- **Your instructions**
Copy the lines below exactly, starting at the one with "2.4.x | yes |" and ending at the one with "- **Interceptors**: Automatic", and leave out any picture.
------ Input material ------
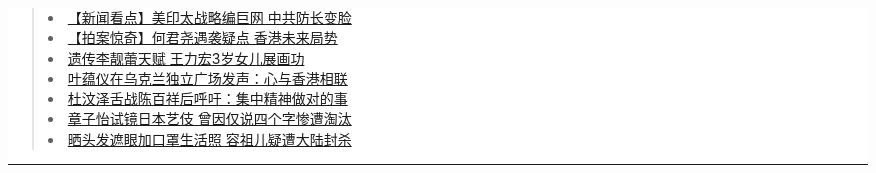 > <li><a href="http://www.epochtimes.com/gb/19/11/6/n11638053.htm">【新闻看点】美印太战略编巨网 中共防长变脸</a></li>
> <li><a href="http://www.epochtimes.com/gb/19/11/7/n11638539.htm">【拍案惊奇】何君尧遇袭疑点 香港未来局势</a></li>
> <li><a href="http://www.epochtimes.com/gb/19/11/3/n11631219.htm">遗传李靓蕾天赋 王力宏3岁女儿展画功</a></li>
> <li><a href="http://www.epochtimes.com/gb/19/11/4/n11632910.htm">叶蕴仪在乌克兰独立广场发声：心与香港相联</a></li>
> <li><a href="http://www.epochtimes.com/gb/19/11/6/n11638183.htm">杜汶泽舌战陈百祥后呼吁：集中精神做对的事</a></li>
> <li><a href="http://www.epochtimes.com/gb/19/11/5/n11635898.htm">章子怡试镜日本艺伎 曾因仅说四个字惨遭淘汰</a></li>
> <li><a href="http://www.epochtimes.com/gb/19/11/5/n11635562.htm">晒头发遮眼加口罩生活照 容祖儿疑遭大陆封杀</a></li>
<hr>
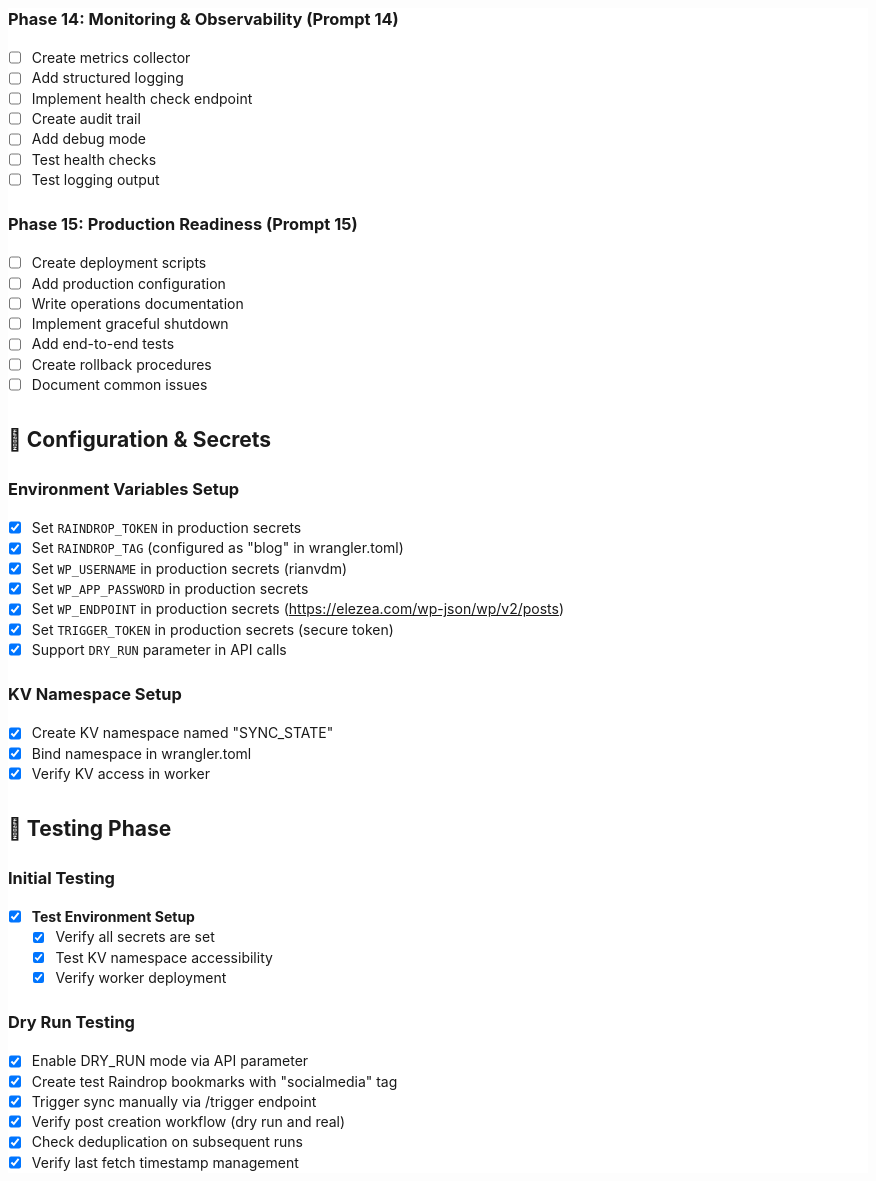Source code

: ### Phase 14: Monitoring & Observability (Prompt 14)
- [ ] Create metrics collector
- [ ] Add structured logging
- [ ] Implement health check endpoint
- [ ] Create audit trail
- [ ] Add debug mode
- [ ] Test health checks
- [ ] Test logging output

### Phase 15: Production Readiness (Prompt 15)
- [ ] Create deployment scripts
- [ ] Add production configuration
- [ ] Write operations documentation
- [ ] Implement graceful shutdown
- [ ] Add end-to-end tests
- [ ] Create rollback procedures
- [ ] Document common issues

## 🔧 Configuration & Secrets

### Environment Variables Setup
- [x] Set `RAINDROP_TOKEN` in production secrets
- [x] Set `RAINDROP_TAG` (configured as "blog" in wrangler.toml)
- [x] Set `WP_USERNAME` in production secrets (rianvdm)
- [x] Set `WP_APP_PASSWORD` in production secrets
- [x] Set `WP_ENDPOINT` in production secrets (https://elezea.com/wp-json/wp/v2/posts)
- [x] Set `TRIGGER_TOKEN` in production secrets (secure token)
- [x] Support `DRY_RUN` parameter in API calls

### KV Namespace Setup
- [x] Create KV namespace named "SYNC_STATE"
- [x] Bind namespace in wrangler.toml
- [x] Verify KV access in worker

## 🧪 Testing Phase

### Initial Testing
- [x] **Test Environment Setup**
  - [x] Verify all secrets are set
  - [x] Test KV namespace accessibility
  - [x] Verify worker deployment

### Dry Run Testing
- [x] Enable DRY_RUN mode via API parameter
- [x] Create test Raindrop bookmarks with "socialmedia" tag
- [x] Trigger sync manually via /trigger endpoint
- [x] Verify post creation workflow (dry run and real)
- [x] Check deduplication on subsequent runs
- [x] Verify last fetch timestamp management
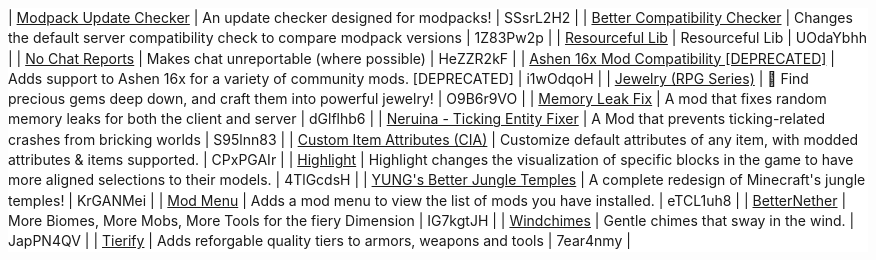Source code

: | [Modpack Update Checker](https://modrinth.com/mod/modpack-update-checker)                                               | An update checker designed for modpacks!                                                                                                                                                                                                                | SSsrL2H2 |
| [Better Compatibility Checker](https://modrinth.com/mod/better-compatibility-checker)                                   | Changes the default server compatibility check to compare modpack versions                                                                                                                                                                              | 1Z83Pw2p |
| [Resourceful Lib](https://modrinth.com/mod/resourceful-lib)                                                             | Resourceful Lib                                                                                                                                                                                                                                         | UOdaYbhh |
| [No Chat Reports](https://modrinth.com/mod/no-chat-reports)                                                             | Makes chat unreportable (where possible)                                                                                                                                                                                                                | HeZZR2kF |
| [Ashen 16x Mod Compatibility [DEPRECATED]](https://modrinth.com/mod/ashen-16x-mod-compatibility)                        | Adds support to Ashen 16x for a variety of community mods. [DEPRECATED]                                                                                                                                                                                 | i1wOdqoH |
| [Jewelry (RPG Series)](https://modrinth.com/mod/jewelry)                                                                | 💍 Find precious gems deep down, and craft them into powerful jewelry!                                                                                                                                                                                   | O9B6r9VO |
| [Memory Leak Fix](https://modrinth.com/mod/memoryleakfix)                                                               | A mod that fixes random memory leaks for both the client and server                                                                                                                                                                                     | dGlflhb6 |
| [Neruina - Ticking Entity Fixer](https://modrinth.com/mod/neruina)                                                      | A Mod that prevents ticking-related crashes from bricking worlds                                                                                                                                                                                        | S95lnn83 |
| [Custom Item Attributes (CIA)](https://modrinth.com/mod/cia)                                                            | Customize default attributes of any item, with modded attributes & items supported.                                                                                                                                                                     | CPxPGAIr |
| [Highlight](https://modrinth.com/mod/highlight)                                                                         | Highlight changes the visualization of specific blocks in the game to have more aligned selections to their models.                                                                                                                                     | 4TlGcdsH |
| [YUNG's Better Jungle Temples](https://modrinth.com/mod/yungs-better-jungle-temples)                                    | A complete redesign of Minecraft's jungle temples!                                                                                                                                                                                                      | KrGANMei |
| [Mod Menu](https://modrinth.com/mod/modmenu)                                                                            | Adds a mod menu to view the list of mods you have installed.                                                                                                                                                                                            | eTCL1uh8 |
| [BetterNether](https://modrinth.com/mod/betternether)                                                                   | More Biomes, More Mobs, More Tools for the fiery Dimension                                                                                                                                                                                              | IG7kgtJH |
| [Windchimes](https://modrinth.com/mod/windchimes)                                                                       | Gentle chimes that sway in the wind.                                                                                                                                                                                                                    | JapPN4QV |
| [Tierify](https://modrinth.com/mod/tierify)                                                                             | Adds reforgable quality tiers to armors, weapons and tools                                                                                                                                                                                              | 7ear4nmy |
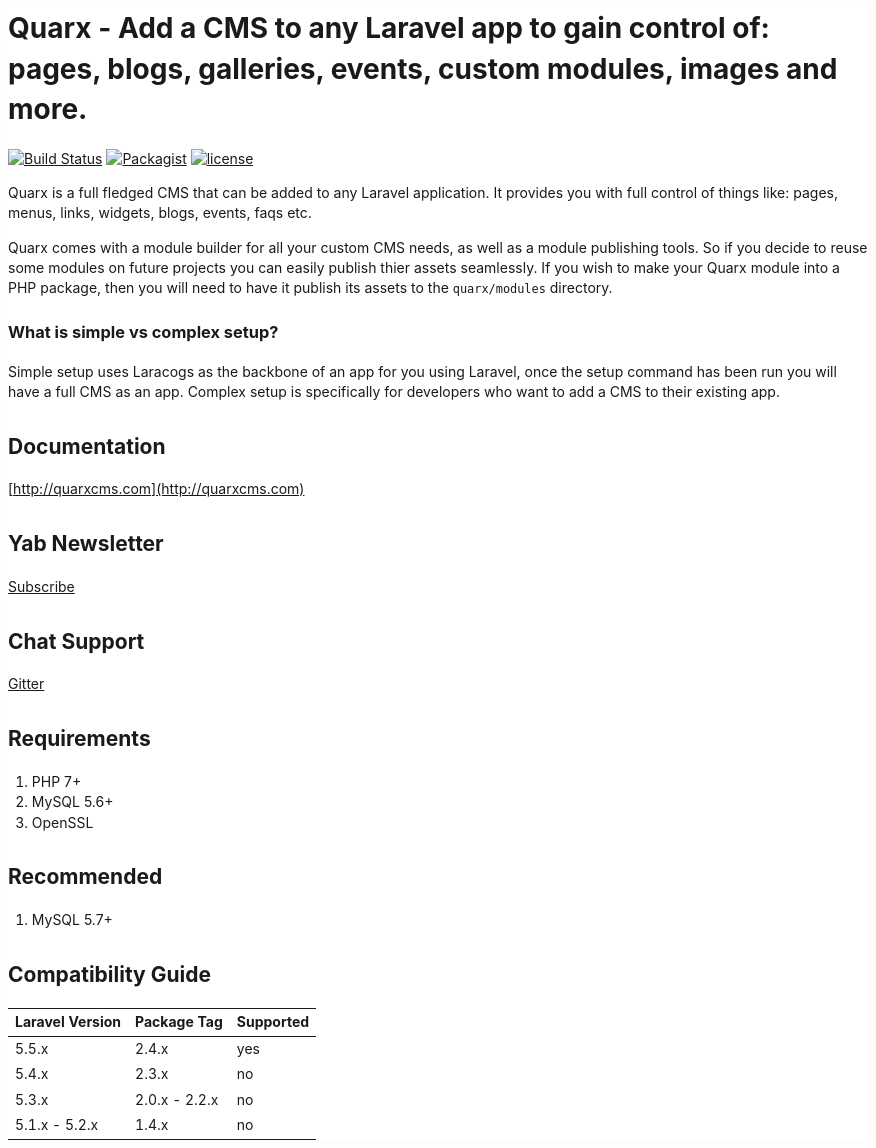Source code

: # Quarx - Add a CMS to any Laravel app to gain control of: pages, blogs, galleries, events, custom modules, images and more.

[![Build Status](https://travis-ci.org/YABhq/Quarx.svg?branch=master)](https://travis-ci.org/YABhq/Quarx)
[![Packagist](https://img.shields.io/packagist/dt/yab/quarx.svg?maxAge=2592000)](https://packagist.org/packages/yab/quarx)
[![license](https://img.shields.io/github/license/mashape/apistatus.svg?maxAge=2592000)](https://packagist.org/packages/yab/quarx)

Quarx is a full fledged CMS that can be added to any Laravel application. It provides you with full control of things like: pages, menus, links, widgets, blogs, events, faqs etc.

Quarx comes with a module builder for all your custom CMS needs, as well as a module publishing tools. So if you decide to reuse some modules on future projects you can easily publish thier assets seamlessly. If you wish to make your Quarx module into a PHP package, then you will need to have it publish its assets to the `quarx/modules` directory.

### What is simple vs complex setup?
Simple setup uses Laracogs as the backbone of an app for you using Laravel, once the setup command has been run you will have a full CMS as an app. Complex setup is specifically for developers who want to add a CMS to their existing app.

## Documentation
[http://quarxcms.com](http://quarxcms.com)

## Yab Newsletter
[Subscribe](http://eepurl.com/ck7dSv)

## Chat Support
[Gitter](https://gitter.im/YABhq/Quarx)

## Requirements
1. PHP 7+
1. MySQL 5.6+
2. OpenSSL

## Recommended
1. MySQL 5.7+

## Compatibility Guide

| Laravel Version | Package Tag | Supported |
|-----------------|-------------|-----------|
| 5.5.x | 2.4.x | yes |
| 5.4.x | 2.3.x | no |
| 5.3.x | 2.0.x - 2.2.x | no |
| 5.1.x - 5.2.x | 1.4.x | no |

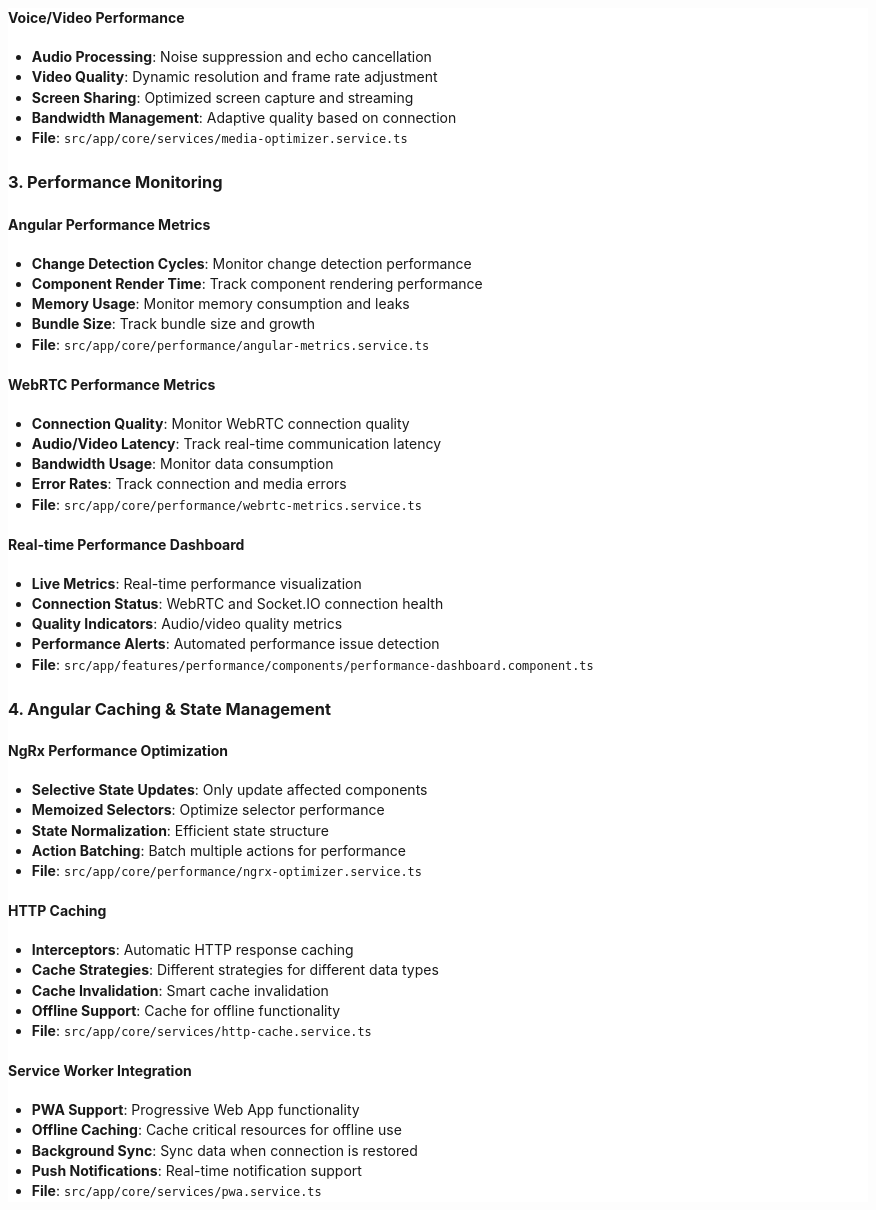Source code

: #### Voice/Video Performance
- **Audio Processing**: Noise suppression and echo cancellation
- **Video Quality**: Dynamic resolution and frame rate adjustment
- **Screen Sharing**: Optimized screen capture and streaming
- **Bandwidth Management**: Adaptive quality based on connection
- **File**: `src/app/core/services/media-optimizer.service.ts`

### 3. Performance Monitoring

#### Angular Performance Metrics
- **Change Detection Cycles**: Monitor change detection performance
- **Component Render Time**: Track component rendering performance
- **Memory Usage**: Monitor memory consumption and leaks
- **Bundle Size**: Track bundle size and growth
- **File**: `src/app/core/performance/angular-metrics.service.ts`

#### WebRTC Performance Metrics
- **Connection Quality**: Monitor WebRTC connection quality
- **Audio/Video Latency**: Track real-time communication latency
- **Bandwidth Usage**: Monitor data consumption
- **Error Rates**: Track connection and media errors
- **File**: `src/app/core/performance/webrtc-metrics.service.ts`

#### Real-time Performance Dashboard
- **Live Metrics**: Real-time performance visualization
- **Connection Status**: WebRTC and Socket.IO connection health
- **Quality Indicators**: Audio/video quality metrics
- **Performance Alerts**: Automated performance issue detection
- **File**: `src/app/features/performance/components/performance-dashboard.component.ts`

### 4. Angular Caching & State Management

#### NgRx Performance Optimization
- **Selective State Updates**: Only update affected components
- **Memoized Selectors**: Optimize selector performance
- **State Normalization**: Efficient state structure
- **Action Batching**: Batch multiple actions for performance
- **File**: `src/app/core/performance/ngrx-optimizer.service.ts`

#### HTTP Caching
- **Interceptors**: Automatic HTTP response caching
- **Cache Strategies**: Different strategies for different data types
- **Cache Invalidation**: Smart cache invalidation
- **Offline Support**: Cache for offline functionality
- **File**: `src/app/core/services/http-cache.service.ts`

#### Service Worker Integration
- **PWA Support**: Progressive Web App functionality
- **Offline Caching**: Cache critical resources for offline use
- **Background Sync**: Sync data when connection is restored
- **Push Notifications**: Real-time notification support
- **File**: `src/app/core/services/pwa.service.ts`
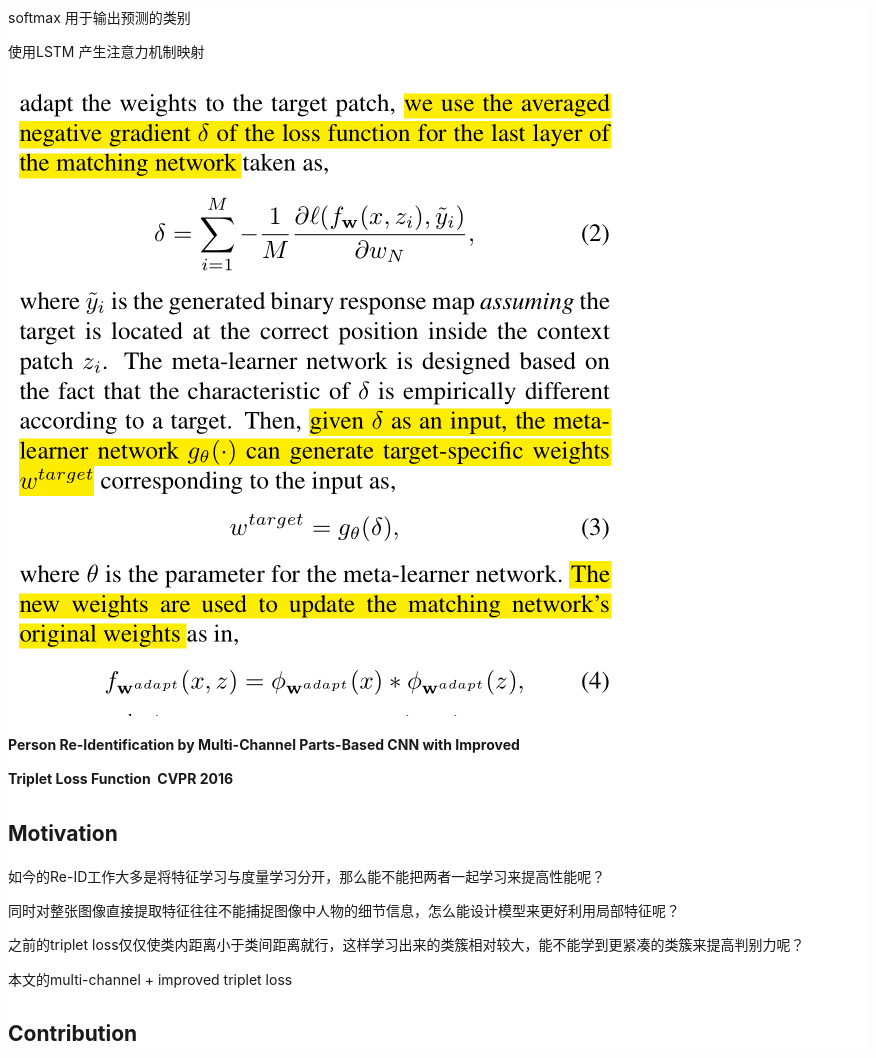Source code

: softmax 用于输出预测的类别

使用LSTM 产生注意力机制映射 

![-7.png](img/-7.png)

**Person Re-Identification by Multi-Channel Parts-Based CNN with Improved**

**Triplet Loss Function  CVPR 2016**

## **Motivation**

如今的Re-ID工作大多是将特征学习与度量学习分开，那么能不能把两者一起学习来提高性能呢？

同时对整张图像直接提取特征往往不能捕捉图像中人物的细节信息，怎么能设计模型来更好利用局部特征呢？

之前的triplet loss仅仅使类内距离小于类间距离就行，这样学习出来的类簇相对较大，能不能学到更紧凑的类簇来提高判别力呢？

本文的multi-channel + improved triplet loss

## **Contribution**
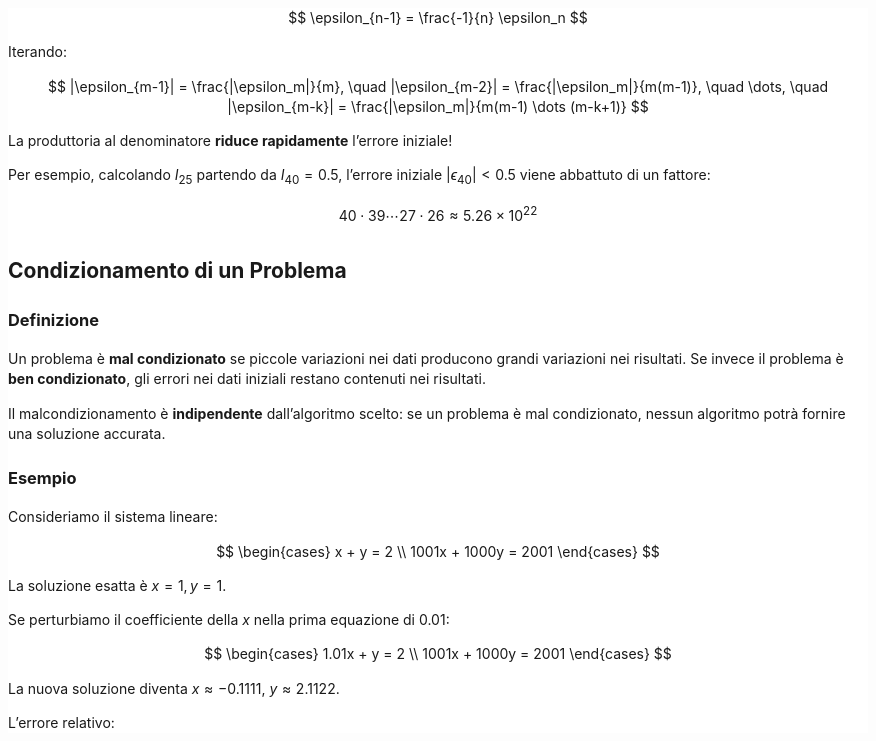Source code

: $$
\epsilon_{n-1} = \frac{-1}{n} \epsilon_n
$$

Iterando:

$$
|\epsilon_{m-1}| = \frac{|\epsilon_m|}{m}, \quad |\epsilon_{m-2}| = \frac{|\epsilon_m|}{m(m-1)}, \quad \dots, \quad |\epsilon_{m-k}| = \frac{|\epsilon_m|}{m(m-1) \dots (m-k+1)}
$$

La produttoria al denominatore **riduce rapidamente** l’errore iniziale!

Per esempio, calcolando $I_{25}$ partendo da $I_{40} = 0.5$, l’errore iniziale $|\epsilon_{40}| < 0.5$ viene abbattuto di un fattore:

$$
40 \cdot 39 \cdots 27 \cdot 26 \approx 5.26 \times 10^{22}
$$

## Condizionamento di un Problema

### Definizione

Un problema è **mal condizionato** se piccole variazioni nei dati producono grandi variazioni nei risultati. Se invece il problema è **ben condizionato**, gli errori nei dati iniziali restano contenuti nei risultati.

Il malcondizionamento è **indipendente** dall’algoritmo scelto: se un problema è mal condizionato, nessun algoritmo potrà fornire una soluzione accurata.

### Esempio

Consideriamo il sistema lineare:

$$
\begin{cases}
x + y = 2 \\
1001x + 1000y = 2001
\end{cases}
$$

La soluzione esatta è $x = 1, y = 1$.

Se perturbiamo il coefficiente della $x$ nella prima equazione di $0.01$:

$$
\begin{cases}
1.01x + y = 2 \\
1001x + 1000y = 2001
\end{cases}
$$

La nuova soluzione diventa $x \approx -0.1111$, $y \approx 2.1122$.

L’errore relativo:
------
- **Answer box**
| 5.5.x | 2.4.x | yes |
| 5.4.x | 2.3.x | no |
| 5.3.x | 2.0.x - 2.2.x | no |
| 5.1.x - 5.2.x | 1.4.x | no |

Source code

: #### Voice/Video Performance
- **Audio Processing**: Noise suppression and echo cancellation
- **Video Quality**: Dynamic resolution and frame rate adjustment
- **Screen Sharing**: Optimized screen capture and streaming
- **Bandwidth Management**: Adaptive quality based on connection
- **File**: `src/app/core/services/media-optimizer.service.ts`

### 3. Performance Monitoring

#### Angular Performance Metrics
- **Change Detection Cycles**: Monitor change detection performance
- **Component Render Time**: Track component rendering performance
- **Memory Usage**: Monitor memory consumption and leaks
- **Bundle Size**: Track bundle size and growth
- **File**: `src/app/core/performance/angular-metrics.service.ts`

#### WebRTC Performance Metrics
- **Connection Quality**: Monitor WebRTC connection quality
- **Audio/Video Latency**: Track real-time communication latency
- **Bandwidth Usage**: Monitor data consumption
- **Error Rates**: Track connection and media errors
- **File**: `src/app/core/performance/webrtc-metrics.service.ts`

#### Real-time Performance Dashboard
- **Live Metrics**: Real-time performance visualization
- **Connection Status**: WebRTC and Socket.IO connection health
- **Quality Indicators**: Audio/video quality metrics
- **Performance Alerts**: Automated performance issue detection
- **File**: `src/app/features/performance/components/performance-dashboard.component.ts`

### 4. Angular Caching & State Management

#### NgRx Performance Optimization
- **Selective State Updates**: Only update affected components
- **Memoized Selectors**: Optimize selector performance
- **State Normalization**: Efficient state structure
- **Action Batching**: Batch multiple actions for performance
- **File**: `src/app/core/performance/ngrx-optimizer.service.ts`

#### HTTP Caching
- **Interceptors**: Automatic HTTP response caching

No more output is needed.